Connexin 43, the major connexin isoform in gap junctions of cardiac ventricular myocytes, undergoes changes in distribution and expression in cardiac diseases. The Na(+)-H(+) exchanger (NHE-1), a key mediator of hypertrophy and heart failure, has been shown to be localized in the cardiomyocyte gap junctional regions; however, whether NHE-1 regulates gap junction proteins in the hypertrophied cardiomyocyte is not known. To address this question, neonatal rat ventricular myocytes were treated with phenylephrine (PE) for 24 h to induce hypertrophy. Increased Cx43 expression observed with PE treatment (132.4 +/- 6.3% compared to control; P < 0.05) was further significantly augmented by the specific NHE-1 inhibitor EMD87580 [N-[2-methyl-4,5-bis(methylsulfonyl)-benzoyl]-guanidine hydrochloride] (173.2 +/- 8.7% increase compared to control; P < 0.05 versus PE), an effect that was mimicked by another NHE-1 inhibitor cariporide [4-isopropyl-3-(methylsulfonyl)benzoyl-guanidine methanesulfonate]. PE-induced hypertrophy was associated with mitogen-activated protein kinase c-Jun NH(2)-terminal kinase (JNK) 1/2 activation, whereas inhibition of JNK1/2 with either SP600125 [anthra(1,9-cd)pyrazol-6(2H)-one 1,9-pyrazoloanthrone] or small interfering RNA significantly increased PE-induced up-regulation of Cx43 protein levels. Inhibition of reverse mode Na(+)-Ca(2+) exchange (NCX) with KB-R7943 [2-[2-[4-(4-nitrobenzyloxy)phenyl]ethyl]isothiourea mesylate] partially reversed JNK1/2 activation (195.2 +/- 21.4 versus 143.7 +/- 14.4% with KB-R7943; P < 0.05) and augmented up-regulation of Cx43 protein (121.1 +/- 8.3 versus 215.9 +/- 25.6% with KB-R7943; P < 0.05) in the presence of PE. Our results demonstrate that NHE-1 negatively regulates Cx43 protein expression in PE-induced cardiomyocyte hypertrophy via a JNK1/2-dependent pathway, which is probably activated by reverse mode NCX activity.
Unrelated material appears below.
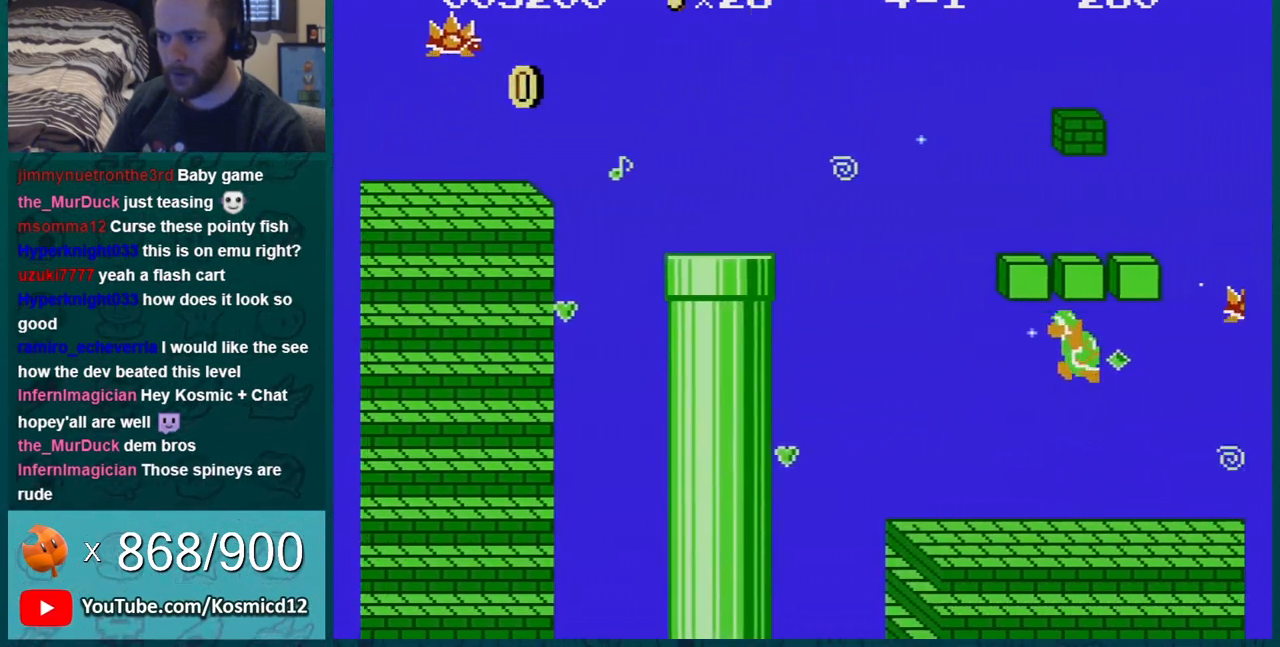
{"buttons": ["B", "DPAD_RIGHT"], "events": [[100, "A", "up"]]}
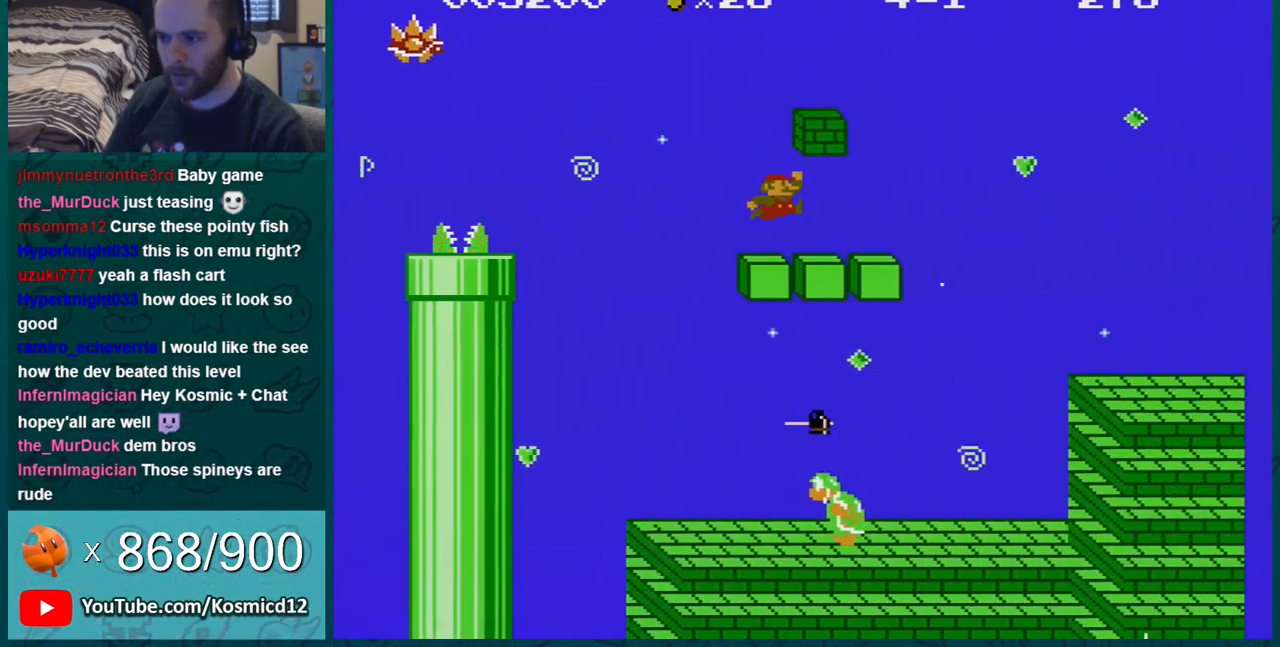
{"buttons": ["B"], "events": [[150, "A", "down"], [184, "DPAD_RIGHT", "up"], [217, "A", "up"], [384, "DPAD_LEFT", "down"], [501, "DPAD_LEFT", "up"]]}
连接蛋白43是心室肌细胞缝隙连接中的主要连接蛋白亚型,在心脏疾病中其分布和表达会发生变化。钠氢交换体(NHE-1)是肥大和心力衰竭的关键介质,已被证明定位于心肌细胞缝隙连接区域;然而,NHE-1是否调节肥大心肌细胞中的缝隙连接蛋白尚不清楚。为了解决这个问题,用去甲肾上腺素(PE)处理新生大鼠心室肌细胞24小时以诱导肥大。PE处理后观察到连接蛋白43表达增加(与对照组相比为132.4±6.3%;P<0.05),而特异性NHE-1抑制剂EMD87580 [N-[2-甲基-4,5-双(甲磺酰基)-苯甲酰基]-盐酸胍] 进一步显著增强了这种增加(与对照组相比增加了173.2±8.7%;与PE组相比P<0.05),另一种NHE-1抑制剂卡立泊来德 [4-异丙基-3-(甲磺酰基)苯甲酰基-甲烷磺酸胍] 也有类似作用。PE诱导的肥大与丝裂原活化蛋白激酶c-Jun氨基末端激酶(JNK)1/2激活有关,而用SP600125 [蒽(1,9-cd)吡唑-6(2H)-酮1,9-吡唑蒽酮] 或小干扰RNA抑制JNK1/2可显著增加PE诱导的连接蛋白43蛋白水平上调。用KB-R7943 [2-[2-[4-(4-硝基苄氧基)苯基]乙基]异硫脲甲磺酸盐] 抑制反向模式钠钙交换(NCX)可部分逆转JNK1/2激活(有KB-R7943时为195.2±21.4%,无KB-R7943时为143.7±14.4%;P<0.05),并在有PE存在的情况下增强连接蛋白43蛋白的上调(有KB-R7943时为121.1±8.3%,无KB-R7943时为215.9±25.6%;P<0.05)。我们的结果表明,NHE-1通过JNK1/2依赖性途径负调节PE诱导的心肌细胞肥大中的连接蛋白43蛋白表达,这可能是由反向模式NCX活性激活的。